Friday, April 12, 2013

205 ~on stickness

MADE TO STICK

 
Photo Credit: BusinessWeek



Chip Heath & Dan Heath, authors of  Made to Stick: Why Some Ideas Survive and Others Die ,are interested in how effective ideas are constructed—what make some ideas stick and others disappear.


What sticks? Systematic Creativity

“Highly creative ads are more predictable than uncreative ones. It’s like Tolstoy’s quote: ‘All happy families resemble each other, but each unhappy family is unhappy in its own way.’ All creative ads resemble one another, but each loser is uncreative in its own way.”

“But if creative ads consistently make use of the same basic set of templates, perhaps ‘creativity’ can be taught. Perhaps even novices—with no creative experience—could produce better ideas if they understood the templates.”


Simple. Decision paralysis

“Prioritization rescues people from the quicksand of decision angst, and that’s why finding the core is so valuable. The people who listen to us will be constantly making decisions in an environtment of uncertainty. They will suffer anxiety from the need to choose –even when the choice is between two good options.

Core messages help people avoid bad choices by reminding them of what’s important.”


Unexpected. The ‘Gap Theory’ of curiosity

“In 1994, George Loewenstein, a behavioral economist at Carnegie Mellon University, provided the most comprehensive account of situational interest. It is surprisingly simple. Curiosity, he says, happens when we feel a gap in our knowledge.

Loewenstein argues that gaps cause pain. When we want to know something but don’t, it’s like having an itch that we need to scratch. To take away the pain, we need to fill the knowledge gap. We sit patiently through bad movies, even though they may be painful to watch, because it’s too painful not to know how they end.

This ‘gap theory’ of interest seems to explain why some domains create fanatical interest: They naturally create knowledge gaps.”


 Concrete allows coordination

“Concreteness makes targets transparent. Even experts need transparency.

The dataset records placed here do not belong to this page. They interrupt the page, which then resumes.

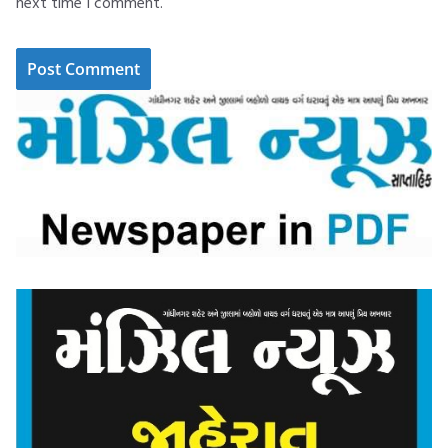
next time I comment.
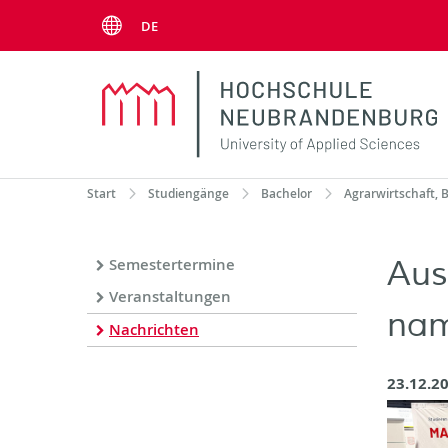
Menu
DE
Start
Studiengänge
Bachelor
Agrarwirtschaft, B
Aus
Semestertermine
Veranstaltungen
nam
Nachrichten
23.12.2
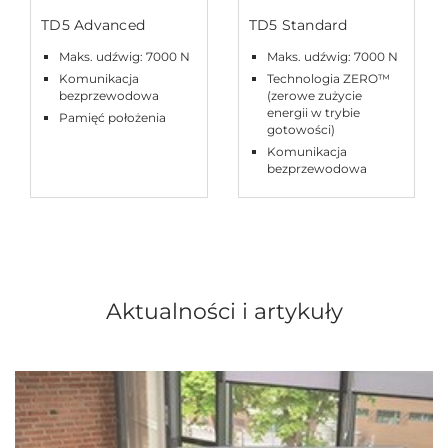
TD5 Advanced
TD5 Standard
Maks. udźwig: 7000 N
Maks. udźwig: 7000 N
Komunikacja
Technologia ZERO™
bezprzewodowa
(zerowe zużycie
energii w trybie
Pamięć położenia
gotowości)
Komunikacja
bezprzewodowa
Aktualności i artykuły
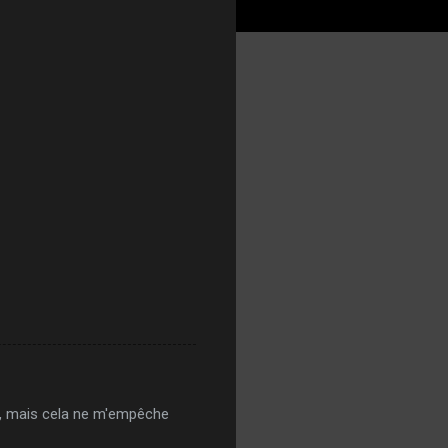
lte, mais cela ne m'empêche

Consider a software start-up whose goal is to build ‘the next great search engine.’ Within the start-up are two programmers with nearly identical knowledge, working in neighboring cubes. To one ‘the next great search engine’ means completeness, ensuring that the search engine returns everything on the Web that might be relevant, no matter how obscure. To the other it means speed, ensuring pretty good results very fast. Their efforts will not be fully aligned until the goal is made concrete.”